[Vorgegebener Text]:

Rücktritt vom Autokauf nach einem Nachbesserungsversuch

Wird eine angemessene Frist zur Nacherfüllung gesetzt, muss diese innerhalb des gesetzten Zeitrahmens erfolgreich abgeschlossen werden. Ansonsten kann ein Käufer vom Vertrag zurücktreten, ohne einen zweiten Versuch der Nachbesserung anzubieten. Das hat der Bundesgerichtshof mit Urteil vom 26.08.2020 entschieden.

Angebot als erste Leistungshandlung

Ein Autokäufer nahm die Händlerin wegen Mängeln der Fahrzeuglackierung auf Rückzahlung des Kaufpreises und Schadenersatz in Anspruch. Am 14.05.2018 monierte er Lackmängel im Bereich von Motorhaube, Dachsäulen und Heckklappe. Er setzte der Händlerin eine Nachbesserungsfrist bis zum 30.05.2018, die sie aber nicht einhielt. Die Verkäuferin schlug vor, einen ortsnahen Vertragshändler für die Besichtigung und Nachbesserung aufzusuchen. Davon machte der Halter Gebrauch und ließ die Politur vom 14. bis 21.08.2020 von der Vertragswerkstatt nachbessern. Einige Tage nach Abholung rügte er, dass die Mängel nicht vollständig beseitigt worden seien und die (teilweise) Neulackierung nicht fachgerecht ausgeführt worden sei. Er stellt das Fahrzeug erneut in dem Betrieb vor und vereinbarte einen Termin zur Nacharbeit. Diesen nahm er jedoch nicht mehr wahr. Stattdessen erklärte er am 24.09.2018 den Rücktritt vom Kaufvertrag. Das Landgericht Hanau wies die Klage ab. Daraufhin legte er Berufung ein. Das Oberlandesgericht Frankfurt am Main wies die Berufung zurück: Es fehle bereits an einer erfolglosen Nacherfüllung innerhalb einer angemessenen Frist nach § 323 Abs. 1 BGB und damit an einem wirksamen Rücktritt. Für eine Nacherfüllung sei ausreichend gewesen, dass "eine erste Leistungshandlung" durch das von der Händlerin unterbreitete Angebot kurz vor Ablauf der gesetzten Frist vorgenommen worden sei.

[Aufgaben]:
(a) Schreiben Sie aus dem Text zum Rücktritt vom Autokauf das Stück von "Rücktritt vom Autokauf" bis "vom 26.08.2020 entschieden." Wort für Wort ab.
(b) Führen Sie den Text über den Rücktritt vom Autokauf im Anschluss an seinen letzten Satz weiter.

Ausgelesener Text der Seiten
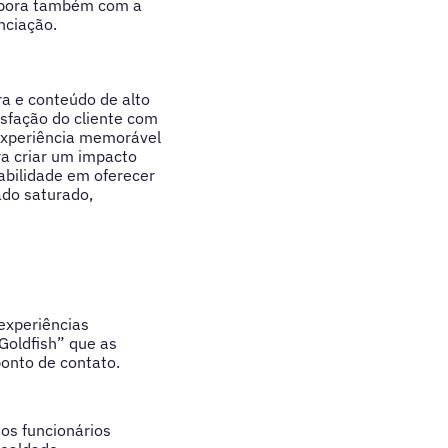
olabora também com a
nciação.
a e conteúdo de alto
isfação do cliente com
 experiência memorável
a criar um impacto
abilidade em oferecer
do saturado,
experiências
Goldfish” que as
onto de contato.
os funcionários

[Lösungen]:
(a)
Rücktritt vom Autokauf nach einem Nachbesserungsversuch

Wird eine angemessene Frist zur Nacherfüllung gesetzt, muss diese innerhalb des gesetzten Zeitrahmens erfolgreich abgeschlossen werden. Ansonsten kann ein Käufer vom Vertrag zurücktreten, ohne einen zweiten Versuch der Nachbesserung anzubieten. Das hat der Bundesgerichtshof mit Urteil vom 26.08.2020 entschieden.

(b)
BGH: Zweite Nachbesserungschance nicht erforderlich

Die Revision hatte vor dem BGH Erfolg. Er verwies die Sache an das OLG Frankfurt a. M. zurück. Das Berufungsgericht sei fehlerhaft davon ausgegangen, der Halter sei nicht wirksam vom Kaufvertrag zurückgetreten, weil er der Händlerin nach § 323 Abs. 1 BGB keine zweite Gelegenheit zur Nachbesserung eingeräumt habe. Aus Sicht der Karlsruher Richter war die gesetzte Frist zur Nacherfüllung nach §§ 323 Abs. 1, 281 Abs. 1 BGB schon ohne Erfolg abgelaufen. Das OLG habe sich bereits im Ausgangspunkt den Blick dafür verstellt, dass eine zur Durchführung der Nacherfüllung vom Käufer gesetzte (angemessene) Frist nur dann gewahrt sei, wenn der Verkäufer den gerügten Mangel innerhalb der Frist behebe. Die Bundesrichter stimmten dem OLG darin zu, dass der Käufer sich nach der Vereinbarung der Nachbesserung aus Treu und Glauben nicht auf den Ablauf der ursprünglichen Frist hätte berufen können – diese habe sich entsprechend verlängert. Das Recht zur Nachbesserung sei aber mit dem erfolglosen Versuch den Wagen zu lackieren, abgegolten gewesen.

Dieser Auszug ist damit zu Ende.